Não é fácil, não somos os primeiros nem seremos os últimos a tentar e, eventualmente, a falhar. Mesmo aqueles que viveram com ele não o conseguiram, mesmo o apóstolo Pedro:


Disse-lhes Jesus: E vós, quem dizeis que eu sou?
Respondendo Simão Pedro: Tu és Cristo, o Filho do Deus vivo.
E respondendo Jesus, disse-lhe: bem-aventurado sejas, Simão, filho de Jonas, porque não foi a carne e o sangue quem to revelou, mas sim meu Pai que está nos céus.
Também eu te digo que tu és Pedro e sobre esta pedra edificarei a minha igreja e as portas do inferno não prevalecerão contra ela.
E eu te darei as chaves do reino dos céus. E tudo o que ligares sobre a terra será ligado também nos céus, e tudo o que desatares sobre a terra será desatado também nos céus.
Então mandou aos seus discípulos que a ninguém dissessem que ele era o Cristo.

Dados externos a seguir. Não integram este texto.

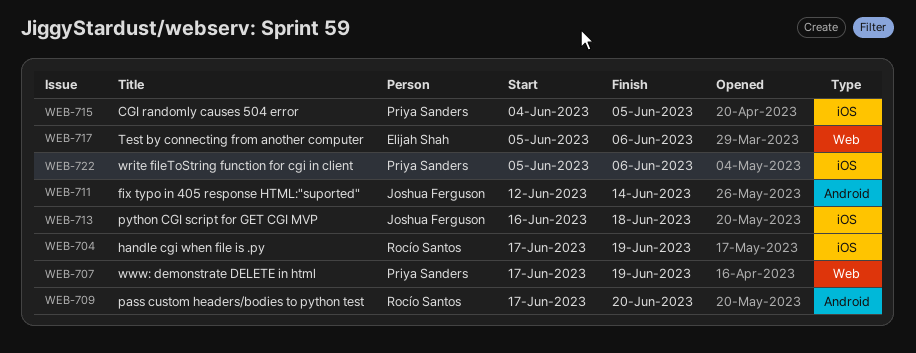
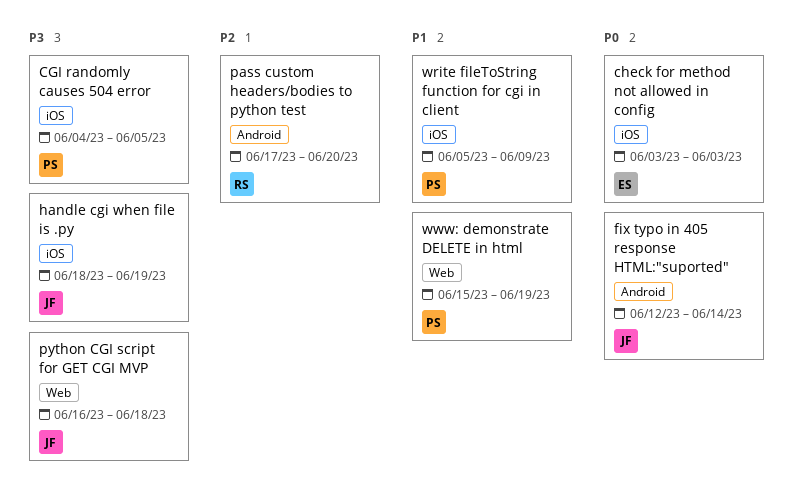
check for method not allowed in config: none -> present
handle cgi when file is .py, owner: Rocío Santos -> Joshua Ferguson
handle cgi when file is .py, start: Jun 17 -> Jun 18
python CGI script for GET CGI MVP, label: iOS -> Web
Test by connecting from another computer: present -> none
write fileToString function for cgi in client, due: Jun 6 -> Jun 9
www: demonstrate DELETE in html, start: Jun 17 -> Jun 15

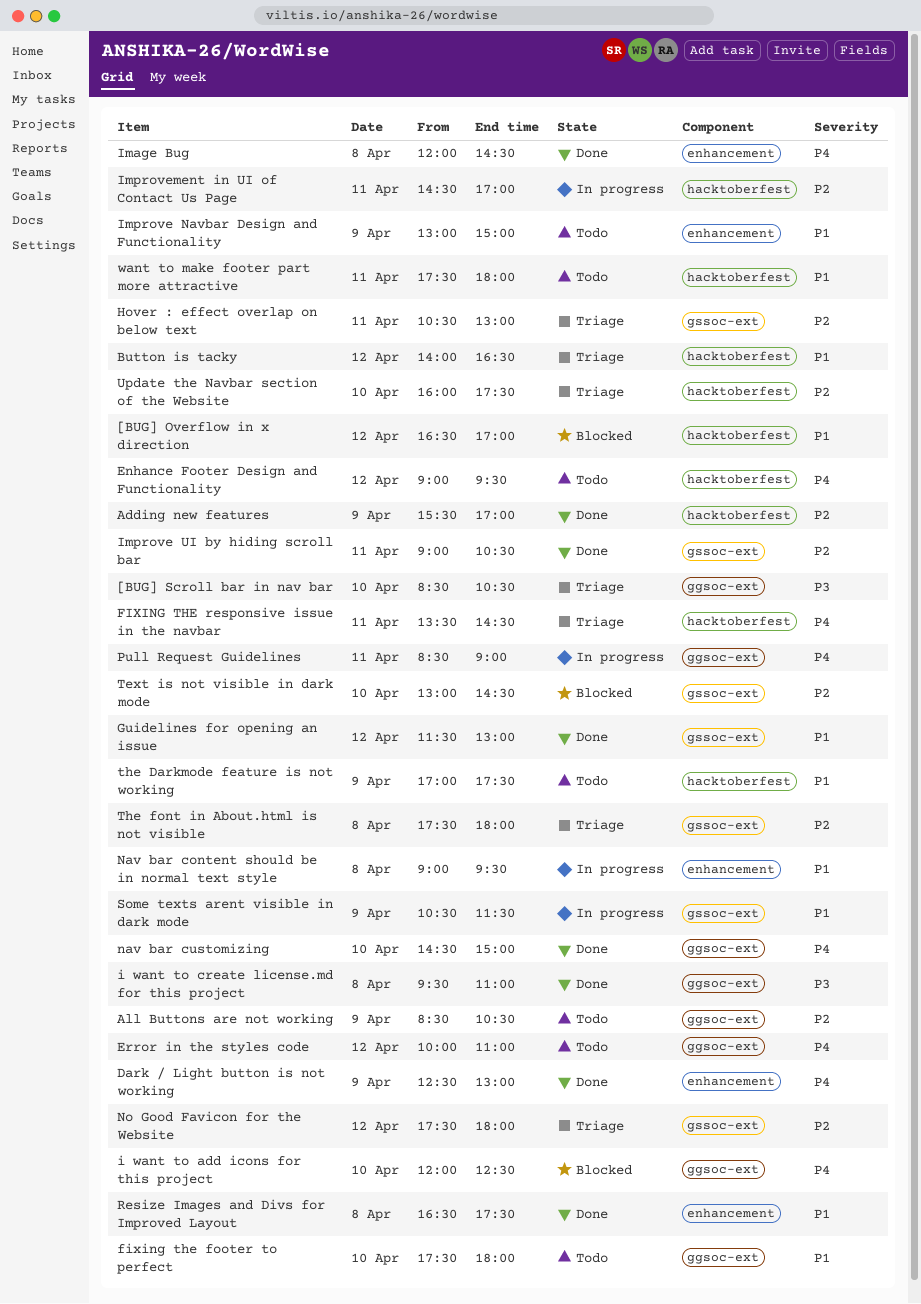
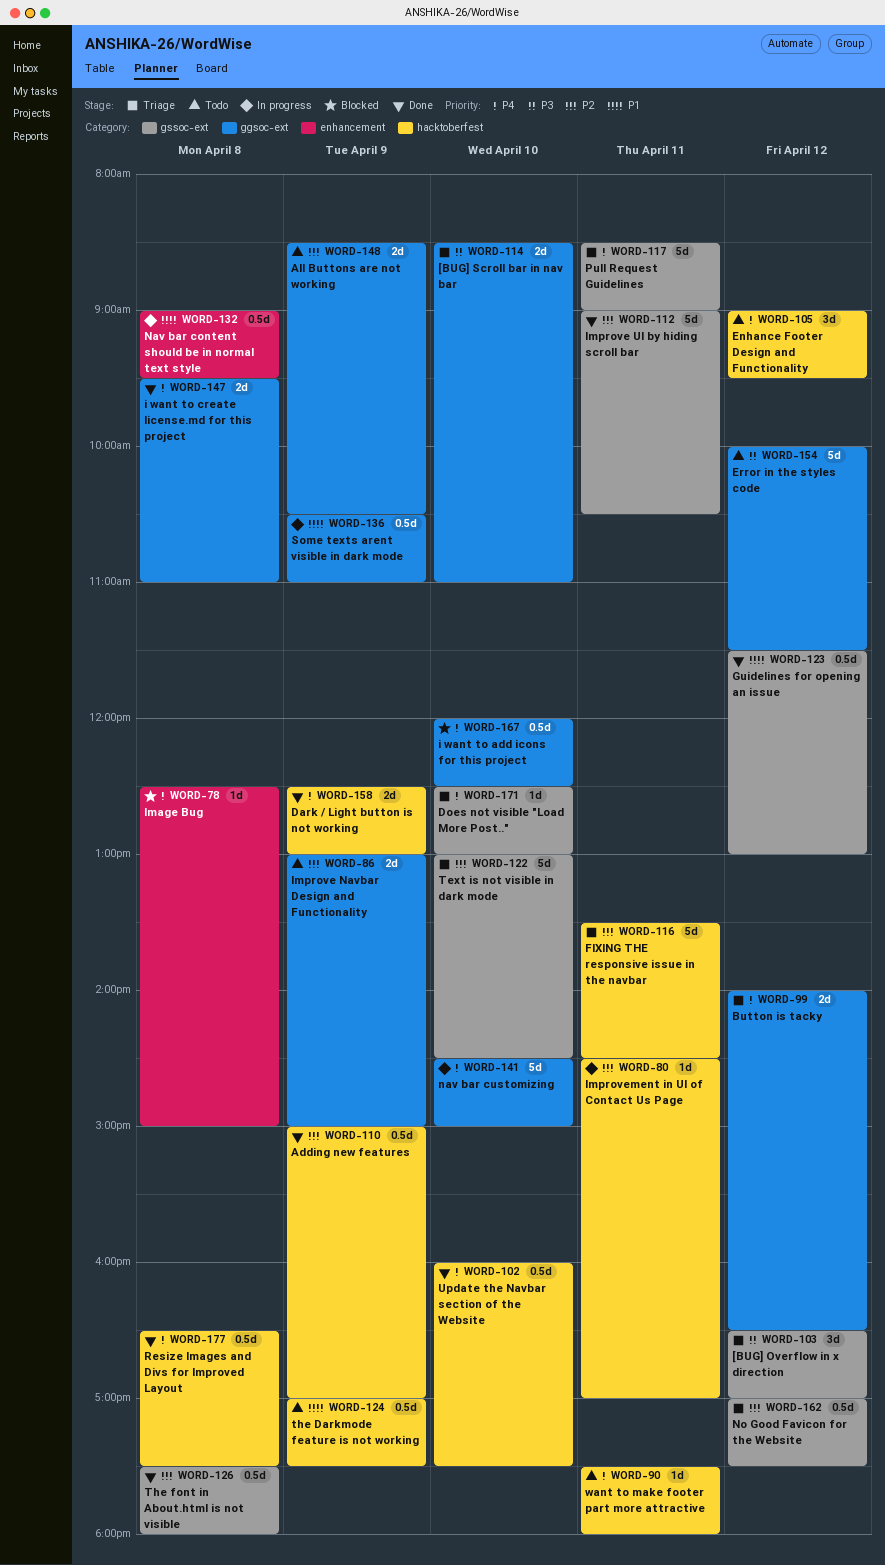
[BUG] Overflow in x direction, status: Blocked -> Triage
[BUG] Overflow in x direction, priority: P1 -> P3
[BUG] Overflow in x direction, label: hacktoberfest -> gssoc-ext
[BUG] Scroll bar in nav bar, ends: 10:30 -> 11:00
Adding new features, begins: 15:30 -> 15:00
Button is tacky, priority: P1 -> P4
Button is tacky, label: hacktoberfest -> ggsoc-ext
Dark / Light button is not working, label: enhancement -> hacktoberfest
Does not visible "Load More Post..": none -> present
Error in the styles code, priority: P4 -> P3
Error in the styles code, ends: 11:00 -> 11:30
fixing the footer to perfect: present -> none
FIXING THE responsive issue in the navbar, priority: P4 -> P2
Hover : effect overlap on below text: present -> none
i want to create license.md for this project, priority: P3 -> P4
Image Bug, status: Done -> Blocked
Image Bug, begins: 12:00 -> 12:30
Image Bug, ends: 14:30 -> 15:00
Improve Navbar Design and Functionality, priority: P1 -> P2
Improve Navbar Design and Functionality, label: enhancement -> ggsoc-ext
nav bar customizing, status: Done -> In progress
No Good Favicon for the Website, begins: 17:30 -> 17:00
No Good Favicon for the Website, ends: 18:00 -> 17:30
Pull Request Guidelines, status: In progress -> Triage
Pull Request Guidelines, label: ggsoc-ext -> gssoc-ext
Resize Images and Divs for Improved Layout, priority: P1 -> P4
Resize Images and Divs for Improved Layout, label: enhancement -> hacktoberfest
Some texts arent visible in dark mode, label: gssoc-ext -> ggsoc-ext
Some texts arent visible in dark mode, ends: 11:30 -> 11:00
Text is not visible in dark mode, status: Blocked -> Triage
The font in About.html is not visible, status: Triage -> Done
Update the Navbar section of the Website, status: Triage -> Done
Update the Navbar section of the Website, priority: P2 -> P4
want to make footer part more attractive, priority: P1 -> P4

Desde então, começou Jesus a declarar a seus discípulos que convinha ir ele a Jerusalém e padecer muitas coisas dos anciãos e dos escribas, e dos príncipes dos sacerdotes, e ser morto, e ressuscitar ao terceiro dia.
E, tomando-o Pedro de parte, começou a increpá-lo dizendo: Deus tal não permita, Senhor, não sucederá isto contigo.
Ele, voltando-se para Pedro, lhe disse: afasta-te de mim Satanás, que me serves de escândalo; porque não tens gosto das coisas que são de Deus mas das que são dos homens.
(Mt, 16, 15-23)


Num momento, Pedro tem a iluminação Daquilo que Jesus verdadeiramente é; no momento seguinte não consegue entender o que Isso verdadeiramente significa. Também nós entenderemos e deixaremos de entender e assim será sempre, pois tão grande é o Mistério de Cristo.